One of the unknowns of biology that is common fodder for speculation at Enveda is the size of life’s chemical space. As we say, life is chemistry. Every biological process is driven by a series of chemical reactions. Science knows a lot about the machinery (proteins and RNA) that catalyze these reactions, and the instructions for that machinery (DNA), but we know shockingly little about the molecules themselves that participate in and are transformed by these reactions. We don’t even have a solid estimate of how many different kinds of these molecules, known as metabolites, exist across the tree of life. “It’s like knowing everything about a factory, except what it makes,” says Colluru.
There are two types of metabolites, primary and secondary. Primary metabolites are your basic building blocks of life involved in central metabolism, replicating DNA, synthesizing proteins and other highly conserved processes. Secondary metabolites are much more specialized. A secondary metabolite could make a plant resistant to a pathogen, attractive to a pollinator, or symbiotic with a bacteria. Many of humanity’s most powerful medicines are derived from plant secondary metabolites, such as aspirin and warfarin. But how many of these metabolites exist is unknown.
“When we looked into the literature for estimates of the number of different plant secondary metabolites, we were pretty surprised to find that there really wasn’t a solid, evidence-backed number,” said Chloe Engler Hart, an ML scientist at Enveda. “Many people cite a paper estimating about 200,000 metabolites, but this number was estimated based on known metabolites 20 years ago and was much smaller than we expected, especially given that there are estimated to be over 400,000 species of plants.”
“We got really interested in this question because it gets to the core of Enveda’s mission. We’re surveying plant secondary metabolites, looking for the molecules with the greatest potential to inspire new medicines. If there are only 200,000 secondary metabolites in plants, then that’s not a very big pool. However, if our intuition is right and there are many more metabolites than previously estimated, then that increases the likelihood that we’ll find lots of different therapeutic molecules for a huge range of conditions,” she said.
“One of the reasons we do hackathons is to blow off scientific steam,” said August Allen, CTO of Enveda. “We often have these questions, like the one posed by Chloe and her team, that are really intriguing but not necessarily mission critical. Hackathons give us the opportunity to flex our skills and chase down the questions that really excite us.”
“We were really excited about estimating the size of plant chemical space and thought that with the five of us on the team we could make significant progress in the week allotted. But what really made this work possible was a newly published dataset that contained data from one thousand different plants,” she said.
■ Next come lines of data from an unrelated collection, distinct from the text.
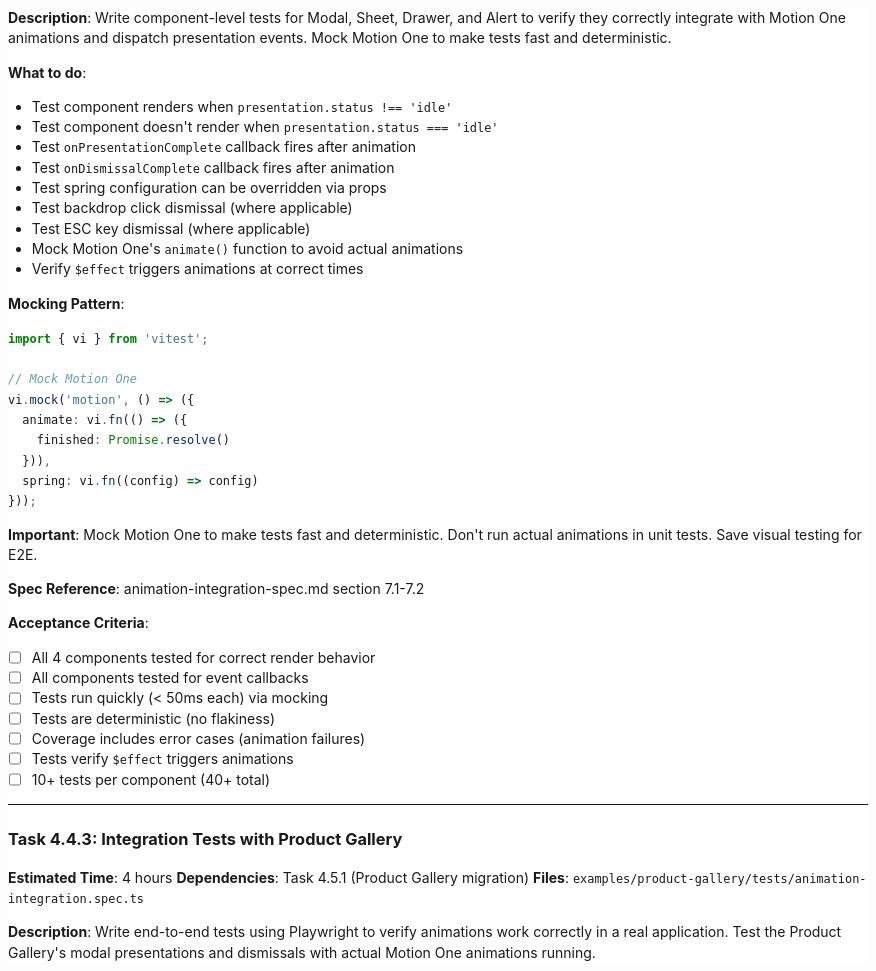 **Description**:
Write component-level tests for Modal, Sheet, Drawer, and Alert to verify they correctly integrate with Motion One animations and dispatch presentation events. Mock Motion One to make tests fast and deterministic.

**What to do**:
- Test component renders when `presentation.status !== 'idle'`
- Test component doesn't render when `presentation.status === 'idle'`
- Test `onPresentationComplete` callback fires after animation
- Test `onDismissalComplete` callback fires after animation
- Test spring configuration can be overridden via props
- Test backdrop click dismissal (where applicable)
- Test ESC key dismissal (where applicable)
- Mock Motion One's `animate()` function to avoid actual animations
- Verify `$effect` triggers animations at correct times

**Mocking Pattern**:
```typescript
import { vi } from 'vitest';

// Mock Motion One
vi.mock('motion', () => ({
  animate: vi.fn(() => ({
    finished: Promise.resolve()
  })),
  spring: vi.fn((config) => config)
}));
```

**Important**: Mock Motion One to make tests fast and deterministic. Don't run actual animations in unit tests. Save visual testing for E2E.

**Spec Reference**: animation-integration-spec.md section 7.1-7.2

**Acceptance Criteria**:
- [ ] All 4 components tested for correct render behavior
- [ ] All components tested for event callbacks
- [ ] Tests run quickly (< 50ms each) via mocking
- [ ] Tests are deterministic (no flakiness)
- [ ] Coverage includes error cases (animation failures)
- [ ] Tests verify `$effect` triggers animations
- [ ] 10+ tests per component (40+ total)

---

### Task 4.4.3: Integration Tests with Product Gallery
**Estimated Time**: 4 hours
**Dependencies**: Task 4.5.1 (Product Gallery migration)
**Files**: `examples/product-gallery/tests/animation-integration.spec.ts`

**Description**:
Write end-to-end tests using Playwright to verify animations work correctly in a real application. Test the Product Gallery's modal presentations and dismissals with actual Motion One animations running.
This dataset, called ENPKG, contains the same type of data that Enveda uses to discover and characterize metabolites: mass spectrometry. This is a data type that can be used to identify molecules and their structures, but the analysis is technically challenging and there is no one way to do it. “We used four different methods for analyzing the mass spec data to get a likely range of metabolites per plant,” she explained.
“We then fit that data to a model and used it to project how many metabolites there are across the 400,000 species of plants,” she said. “We also supplemented these studies with work on two of the biggest literature databases of plant metabolites.”
“What we found is that there are very likely millions, if not tens of millions of unique metabolites in plants, confirming our hypothesis that plant chemical space is far more vast than previously appreciated,” Chloe said.
“Of course, there are caveats to our study,” Chloe explains. “Each of the four methods we used to analyze the mass spec data have their own drawbacks, plus the samples from the one thousand plants were not all processed in exactly the same way.” The results of this hackathon work are posted in a pre-print on bioRxiv, and Figure 2 lays out some of the main limitations and how they may impact the final estimate.
“Our work is a solid start to understanding the scope of plant chemical space, but to really answer the question we would need far more data. In particular, we would need a broader diversity of plants, and we would need samples from the roots, stems, and leaves, as these produce different secondary metabolites. Additionally, we also know that metabolite production can vary with time of day, season, and other biotic and abiotic factors,” she said.
“What makes me excited about the output of this hackathon is that it uses the best evidence we currently have to show that we have only just dipped our toes into the ocean of plant chemistry,” says Colluru. “There is still so much to explore and the platform we have built is the key to scaling this exploration so that we can turn a biological unknown into a medicine that benefits patients. It is both science for science’s sake and science for the patient’s sake.”